Page-level text extractions:

----

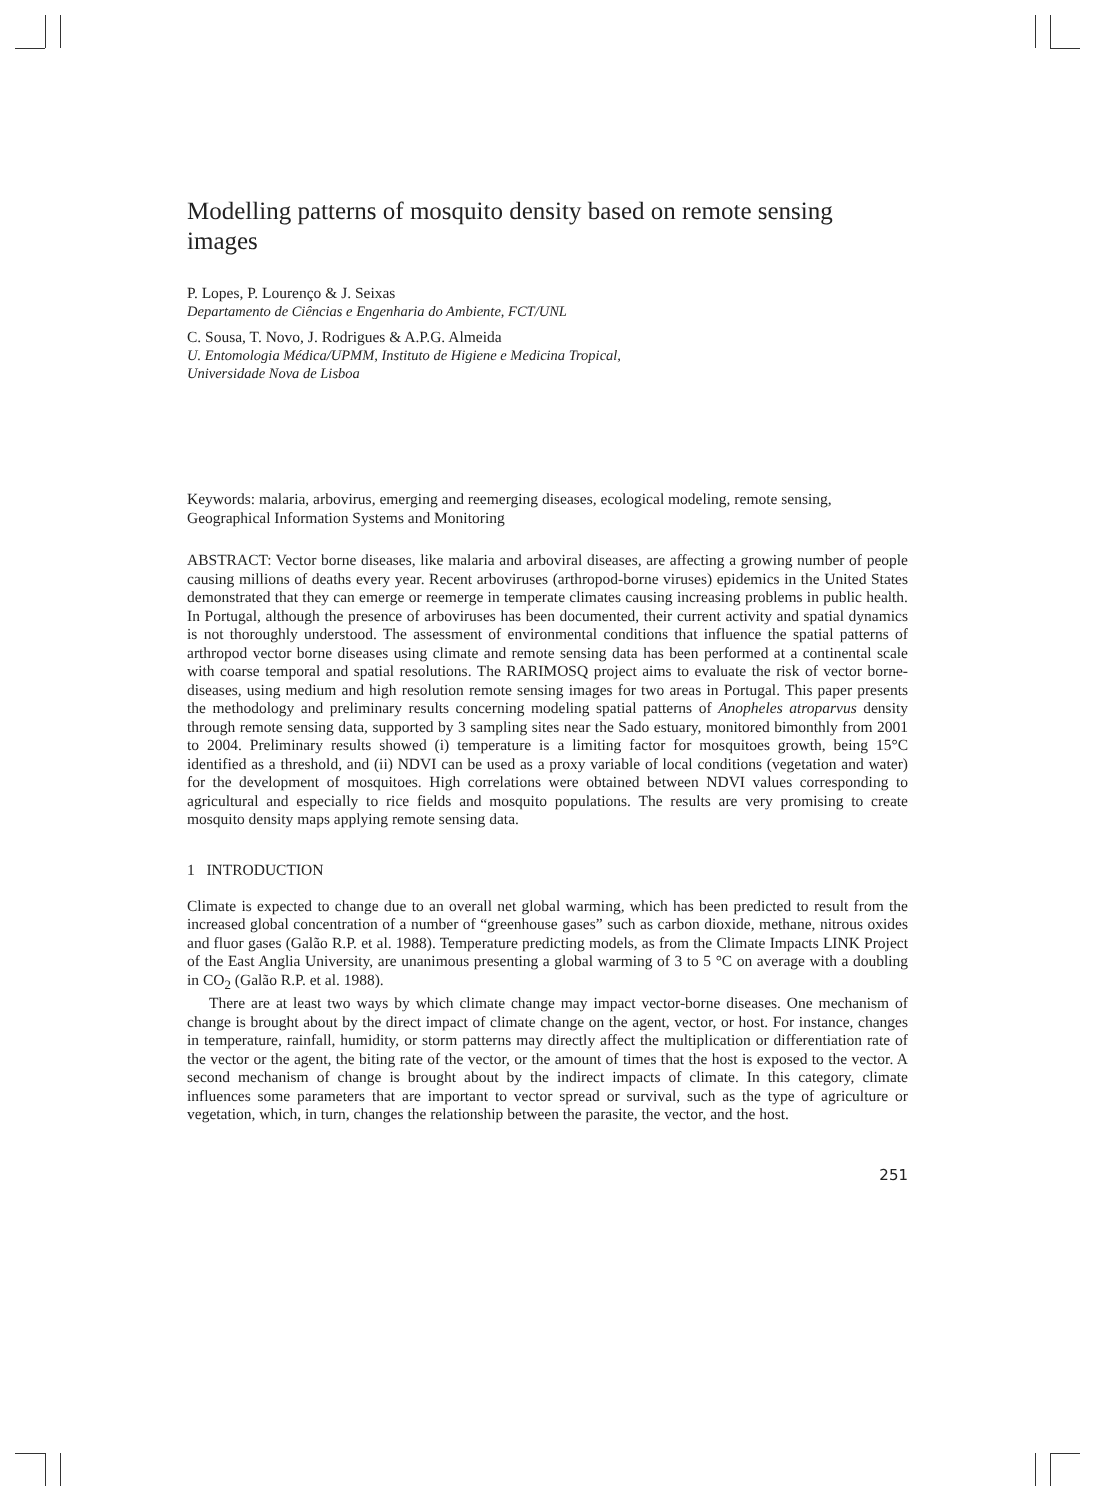Modelling patterns of mosquito density based on remote sensing images
P. Lopes, P. Lourenço & J. Seixas
Departamento de Ciências e Engenharia do Ambiente, FCT/UNL
C. Sousa, T. Novo, J. Rodrigues & A.P.G. Almeida
U. Entomologia Médica/UPMM, Instituto de Higiene e Medicina Tropical,
Universidade Nova de Lisboa
Keywords: malaria, arbovirus, emerging and reemerging diseases, ecological modeling, remote sensing, Geographical Information Systems and Monitoring
ABSTRACT: Vector borne diseases, like malaria and arboviral diseases, are affecting a growing number of people causing millions of deaths every year. Recent arboviruses (arthropod-borne viruses) epidemics in the United States demonstrated that they can emerge or reemerge in temperate climates causing increasing problems in public health. In Portugal, although the presence of arboviruses has been documented, their current activity and spatial dynamics is not thoroughly understood. The assessment of environmental conditions that influence the spatial patterns of arthropod vector borne diseases using climate and remote sensing data has been performed at a continental scale with coarse temporal and spatial resolutions. The RARIMOSQ project aims to evaluate the risk of vector borne-diseases, using medium and high resolution remote sensing images for two areas in Portugal. This paper presents the methodology and preliminary results concerning modeling spatial patterns of Anopheles atroparvus density through remote sensing data, supported by 3 sampling sites near the Sado estuary, monitored bimonthly from 2001 to 2004. Preliminary results showed (i) temperature is a limiting factor for mosquitoes growth, being 15°C identified as a threshold, and (ii) NDVI can be used as a proxy variable of local conditions (vegetation and water) for the development of mosquitoes. High correlations were obtained between NDVI values corresponding to agricultural and especially to rice fields and mosquito populations. The results are very promising to create mosquito density maps applying remote sensing data.
1 INTRODUCTION
Climate is expected to change due to an overall net global warming, which has been predicted to result from the increased global concentration of a number of “greenhouse gases” such as carbon dioxide, methane, nitrous oxides and fluor gases (Galão R.P. et al. 1988). Temperature predicting models, as from the Climate Impacts LINK Project of the East Anglia University, are unanimous presenting a global warming of 3 to 5 °C on average with a doubling in CO<sub>2</sub> (Galão R.P. et al. 1988).
There are at least two ways by which climate change may impact vector-borne diseases. One mechanism of change is brought about by the direct impact of climate change on the agent, vector, or host. For instance, changes in temperature, rainfall, humidity, or storm patterns may directly affect the multiplication or differentiation rate of the vector or the agent, the biting rate of the vector, or the amount of times that the host is exposed to the vector. A second mechanism of change is brought about by the indirect impacts of climate. In this category, climate influences some parameters that are important to vector spread or survival, such as the type of agriculture or vegetation, which, in turn, changes the relationship between the parasite, the vector, and the host.
251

----

*Instructions for the task*
Above are the records; repeat their lines from the first through the line containing "Keywords: malaria, arbovirus, emerging", and leave out each picture.

*Task answer*
Modelling patterns of mosquito density based on remote sensing images
P. Lopes, P. Lourenço & J. Seixas
Departamento de Ciências e Engenharia do Ambiente, FCT/UNL
C. Sousa, T. Novo, J. Rodrigues & A.P.G. Almeida
U. Entomologia Médica/UPMM, Instituto de Higiene e Medicina Tropical,
Universidade Nova de Lisboa
Keywords: malaria, arbovirus, emerging and reemerging diseases, ecological modeling, remote sensing, Geographical Information Systems and Monitoring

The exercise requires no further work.